> [Problem details]: Exact transcript, pictures excluded: write out every record below.

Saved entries
--------------------------------------------------
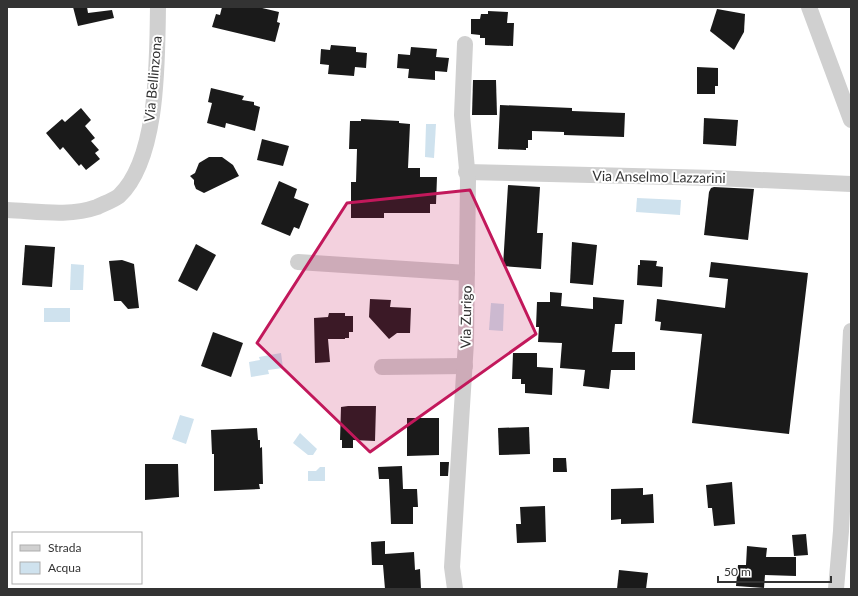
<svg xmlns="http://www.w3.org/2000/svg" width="858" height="596" viewBox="0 0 858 596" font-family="Lato,sans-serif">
  <rect width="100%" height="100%" fill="#fff"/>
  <g fill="#cfe2ee">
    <path d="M426,124H436L434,158L425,157Z"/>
    <path d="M637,198L681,200L680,215L636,212Z"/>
    <path d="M71,264L84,265L83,290H70Z"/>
    <path d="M491,303L504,304L503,331L489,330Z"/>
    <rect x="44" y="308" width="26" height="14"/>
    <path d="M281,353L283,368L268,370L269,374L251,377L249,362L260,360L259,357Z"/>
    <path d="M180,415L194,419L186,444L172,439Z"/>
    <path d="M300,433L317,449L313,455H308L293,443Z"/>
    <path d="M320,467H325V481H308V471H316Z"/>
  </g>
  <g fill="#1a1a1a">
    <path d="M73,7H87L88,13L112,10L114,18L78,26Z"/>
    <path d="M222,7H258L279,12L277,22L280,23L275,42L212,27L216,14L220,15Z"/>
    <path d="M717,9L745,14L744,32L734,50L710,31Z"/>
    <path d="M488,11L508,12L507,23H514L513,46L485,45V38H480V35L471,34V19H480L481,14H488Z"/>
    <path d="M331,45L356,47V52L367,53L366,68L355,67L354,76L328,74L329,65L320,64L321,49L330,50Z"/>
    <path d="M411,47L437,49L436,57L449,58L447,72L435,71V80L408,78L409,69L397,68L398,54L410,55Z"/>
    <path d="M697,67L718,68V86H715V94H697Z"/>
    <path d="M473,80H496L497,115H472Z"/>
    <path d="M211,88L244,96L242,100L254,102V105L260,107L255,131L226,123L225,128L207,123L212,103L208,102Z"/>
    <path d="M500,105L572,108V111L625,113L624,137L564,135V132L532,131V140H528V148H526V150L498,149Z"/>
    <path d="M81,108L91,120L85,126L95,138L91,141L99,150L95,153L100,159L86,170L81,164L79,166L63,147L60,150L46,133L62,119L65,122Z"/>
    <path d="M704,118L738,120L736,146L703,144Z"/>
    <path d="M361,119L399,121V123L410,124L408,168H420V177H437L436,204H430V213H384V218H351V182H356L357,149H349L350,121H361Z"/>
    <path d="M262,139L289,146L283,166L257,160Z"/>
    <path d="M209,157H222L233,165L239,176L204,193L196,189L194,184V180L190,176L195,173L199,163Z"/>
    <path d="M279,181L297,189L294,198L309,204L299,229L294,227L290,236L261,224Z"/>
    <path d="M508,185L540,187L537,233H543L541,269L503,266Z"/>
    <path d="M714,187L754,189L748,240L704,235L709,192L711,188Z"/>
    <path d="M572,242L597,245L593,285L570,283Z"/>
    <path d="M196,244L216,255L197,291L178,281Z"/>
    <path d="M25,245L55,247L52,287L22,285Z"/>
    <path d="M122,260L134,264L139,308L128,309L121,301H114L109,261Z"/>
    <path d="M640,260L657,261L656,266L663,267L662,287L637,285L638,265H640Z"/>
    <path d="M711,262L808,273L789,434L692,423L702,334L660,330L661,322L655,321L657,299L725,308L728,279L709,277Z"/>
    <path d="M550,292L562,293L561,306L593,309V297L624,300L622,324H615L612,352H635V370H611L609,389L583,386L585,370L560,368L562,343L538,342L539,327H536L537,302H550Z"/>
    <path d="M370,299L391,300L390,307L411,308L410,333H397L389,339L369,317Z"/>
    <path d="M329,313H345V316H353V332H349V338H345V339H328L330,362L315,363L314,318L328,317Z"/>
    <path d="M213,332L243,343L231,377L201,366Z"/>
    <path d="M513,353H537V367L553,368L552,395L525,393V384H521V379H512Z"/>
    <path d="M348,406H376L375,441L353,440V448H342V440H340L341,407Z"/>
    <path d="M407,418H439V455L407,456Z"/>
    <path d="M529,427L530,454L499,455L498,428Z"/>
    <path d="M257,428L258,440H260V448L262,447L263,484H259L260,489L214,491V454H212L211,430Z"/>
    <path d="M553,458H566L567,472H553Z"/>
    <path d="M440,462H449L448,476H440Z"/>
    <path d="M145,464H178L179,497L145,500Z"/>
    <path d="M402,466L403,489H417L418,507H413V524H391L389,479H379L378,467Z"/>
    <path d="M732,482L735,524L714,526L712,508H708L706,485Z"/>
    <path d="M643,488V495L653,494L654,523L621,524V519L611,520V489Z"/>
    <path d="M545,506L546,542L517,543L516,524H521L520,507Z"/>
    <path d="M806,534L808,555L794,556L792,535Z"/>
    <path d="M385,541V554L414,552L415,570L420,569L421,589H385L383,565H372L371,542Z"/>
    <path d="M747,546L767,548L766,557H796V576L765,575L764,588L736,586L738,565H746Z"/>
    <path d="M619,570L648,573L646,589H617Z"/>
  </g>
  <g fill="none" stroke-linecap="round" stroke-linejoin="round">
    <g stroke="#d0d0d0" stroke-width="16">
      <path d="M809,7L851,120"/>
      <path d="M466,172L715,178L851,184"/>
      <path d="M7,210C36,211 69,217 97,207C103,204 114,200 119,196C159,158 157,59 158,7"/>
      <path d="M298,262L467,273"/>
      <path d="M382,367L465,366"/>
      <path d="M455,589L452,567L466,342L468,180L462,115L465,44"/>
      <path d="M836,589L841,531L851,331"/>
    </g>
  </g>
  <path fill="#c2185b" fill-opacity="0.2" stroke="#c2185b" stroke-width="3" stroke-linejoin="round" d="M470,190L536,334L370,452L257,343L347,203Z"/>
  <g text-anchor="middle" stroke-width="4" stroke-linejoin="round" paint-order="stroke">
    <g font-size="14" fill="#333" stroke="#fff">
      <text transform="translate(153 79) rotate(-85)" y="5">Via Bellinzona</text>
      <text transform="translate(659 177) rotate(1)" y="5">Via Anselmo Lazzarini</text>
      <text transform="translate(466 317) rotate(-89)" y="5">Via Zurigo</text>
    </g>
  </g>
  <rect width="858" height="596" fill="none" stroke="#333333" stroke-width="16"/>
  <rect x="12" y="532" width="130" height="52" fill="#ffffff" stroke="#adadad"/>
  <rect x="20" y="545" width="20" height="6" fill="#d0d0d0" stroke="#adadad"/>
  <text x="48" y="552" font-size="12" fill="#333333">Strada</text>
  <rect x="20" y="562" width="20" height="12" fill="#cfe2ee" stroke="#adadad"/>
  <text x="48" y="572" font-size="12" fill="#333333">Acqua</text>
  <path d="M718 576v6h113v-6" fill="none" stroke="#333333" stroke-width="2"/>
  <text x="724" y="576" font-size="12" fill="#333333" stroke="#ffffff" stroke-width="3" paint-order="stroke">50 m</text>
</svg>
--------------------------------------------------
> [Response below]:
<svg xmlns="http://www.w3.org/2000/svg" width="858" height="596" viewBox="0 0 858 596" font-family="Lato,sans-serif">
  <rect width="100%" height="100%" fill="#fff"/>
  <g fill="#cfe2ee">
    <path d="M426,124H436L434,158L425,157Z"/>
    <path d="M637,198L681,200L680,215L636,212Z"/>
    <path d="M71,264L84,265L83,290H70Z"/>
    <path d="M491,303L504,304L503,331L489,330Z"/>
    <rect x="44" y="308" width="26" height="14"/>
    <path d="M281,353L283,368L268,370L269,374L251,377L249,362L260,360L259,357Z"/>
    <path d="M180,415L194,419L186,444L172,439Z"/>
    <path d="M300,433L317,449L313,455H308L293,443Z"/>
    <path d="M320,467H325V481H308V471H316Z"/>
  </g>
  <g fill="#1a1a1a">
    <path d="M73,7H87L88,13L112,10L114,18L78,26Z"/>
    <path d="M222,7H258L279,12L277,22L280,23L275,42L212,27L216,14L220,15Z"/>
    <path d="M717,9L745,14L744,32L734,50L710,31Z"/>
    <path d="M488,11L508,12L507,23H514L513,46L485,45V38H480V35L471,34V19H480L481,14H488Z"/>
    <path d="M331,45L356,47V52L367,53L366,68L355,67L354,76L328,74L329,65L320,64L321,49L330,50Z"/>
    <path d="M411,47L437,49L436,57L449,58L447,72L435,71V80L408,78L409,69L397,68L398,54L410,55Z"/>
    <path d="M697,67L718,68V86H715V94H697Z"/>
    <path d="M473,80H496L497,115H472Z"/>
    <path d="M211,88L244,96L242,100L254,102V105L260,107L255,131L226,123L225,128L207,123L212,103L208,102Z"/>
    <path d="M500,105L572,108V111L625,113L624,137L564,135V132L532,131V140H528V148H526V150L498,149Z"/>
    <path d="M81,108L91,120L85,126L95,138L91,141L99,150L95,153L100,159L86,170L81,164L79,166L63,147L60,150L46,133L62,119L65,122Z"/>
    <path d="M704,118L738,120L736,146L703,144Z"/>
    <path d="M361,119L399,121V123L410,124L408,168H420V177H437L436,204H430V213H384V218H351V182H356L357,149H349L350,121H361Z"/>
    <path d="M262,139L289,146L283,166L257,160Z"/>
    <path d="M209,157H222L233,165L239,176L204,193L196,189L194,184V180L190,176L195,173L199,163Z"/>
    <path d="M279,181L297,189L294,198L309,204L299,229L294,227L290,236L261,224Z"/>
    <path d="M508,185L540,187L537,233H543L541,269L503,266Z"/>
    <path d="M714,187L754,189L748,240L704,235L709,192L711,188Z"/>
    <path d="M572,242L597,245L593,285L570,283Z"/>
    <path d="M196,244L216,255L197,291L178,281Z"/>
    <path d="M25,245L55,247L52,287L22,285Z"/>
    <path d="M122,260L134,264L139,308L128,309L121,301H114L109,261Z"/>
    <path d="M640,260L657,261L656,266L663,267L662,287L637,285L638,265H640Z"/>
    <path d="M711,262L808,273L789,434L692,423L702,334L660,330L661,322L655,321L657,299L725,308L728,279L709,277Z"/>
    <path d="M550,292L562,293L561,306L593,309V297L624,300L622,324H615L612,352H635V370H611L609,389L583,386L585,370L560,368L562,343L538,342L539,327H536L537,302H550Z"/>
    <path d="M370,299L391,300L390,307L411,308L410,333H397L389,339L369,317Z"/>
    <path d="M329,313H345V316H353V332H349V338H345V339H328L330,362L315,363L314,318L328,317Z"/>
    <path d="M213,332L243,343L231,377L201,366Z"/>
    <path d="M513,353H537V367L553,368L552,395L525,393V384H521V379H512Z"/>
    <path d="M348,406H376L375,441L353,440V448H342V440H340L341,407Z"/>
    <path d="M407,418H439V455L407,456Z"/>
    <path d="M529,427L530,454L499,455L498,428Z"/>
    <path d="M257,428L258,440H260V448L262,447L263,484H259L260,489L214,491V454H212L211,430Z"/>
    <path d="M553,458H566L567,472H553Z"/>
    <path d="M440,462H449L448,476H440Z"/>
    <path d="M145,464H178L179,497L145,500Z"/>
    <path d="M402,466L403,489H417L418,507H413V524H391L389,479H379L378,467Z"/>
    <path d="M732,482L735,524L714,526L712,508H708L706,485Z"/>
    <path d="M643,488V495L653,494L654,523L621,524V519L611,520V489Z"/>
    <path d="M545,506L546,542L517,543L516,524H521L520,507Z"/>
    <path d="M806,534L808,555L794,556L792,535Z"/>
    <path d="M385,541V554L414,552L415,570L420,569L421,589H385L383,565H372L371,542Z"/>
    <path d="M747,546L767,548L766,557H796V576L765,575L764,588L736,586L738,565H746Z"/>
    <path d="M619,570L648,573L646,589H617Z"/>
  </g>
  <g fill="none" stroke-linecap="round" stroke-linejoin="round">
    <g stroke="#d0d0d0" stroke-width="16">
      <path d="M809,7L851,120"/>
      <path d="M466,172L715,178L851,184"/>
      <path d="M7,210C36,211 69,217 97,207C103,204 114,200 119,196C159,158 157,59 158,7"/>
      <path d="M298,262L467,273"/>
      <path d="M382,367L465,366"/>
      <path d="M455,589L452,567L466,342L468,180L462,115L465,44"/>
      <path d="M836,589L841,531L851,331"/>
    </g>
  </g>
  <path fill="#c2185b" fill-opacity="0.2" stroke="#c2185b" stroke-width="3" stroke-linejoin="round" d="M470,190L536,334L370,452L257,343L347,203Z"/>
  <g text-anchor="middle" stroke-width="4" stroke-linejoin="round" paint-order="stroke">
    <g font-size="14" fill="#333" stroke="#fff">
      <text transform="translate(153 79) rotate(-85)" y="5">Via Bellinzona</text>
      <text transform="translate(659 177) rotate(1)" y="5">Via Anselmo Lazzarini</text>
      <text transform="translate(466 317) rotate(-89)" y="5">Via Zurigo</text>
    </g>
  </g>
  <rect width="858" height="596" fill="none" stroke="#333333" stroke-width="16"/>
  <rect x="12" y="532" width="130" height="52" fill="#ffffff" stroke="#adadad"/>
  <rect x="20" y="545" width="20" height="6" fill="#d0d0d0" stroke="#adadad"/>
  <text x="48" y="552" font-size="12" fill="#333333">Strada</text>
  <rect x="20" y="562" width="20" height="12" fill="#cfe2ee" stroke="#adadad"/>
  <text x="48" y="572" font-size="12" fill="#333333">Acqua</text>
  <path d="M718 576v6h113v-6" fill="none" stroke="#333333" stroke-width="2"/>
  <text x="724" y="576" font-size="12" fill="#333333" stroke="#ffffff" stroke-width="3" paint-order="stroke">50 m</text>
</svg>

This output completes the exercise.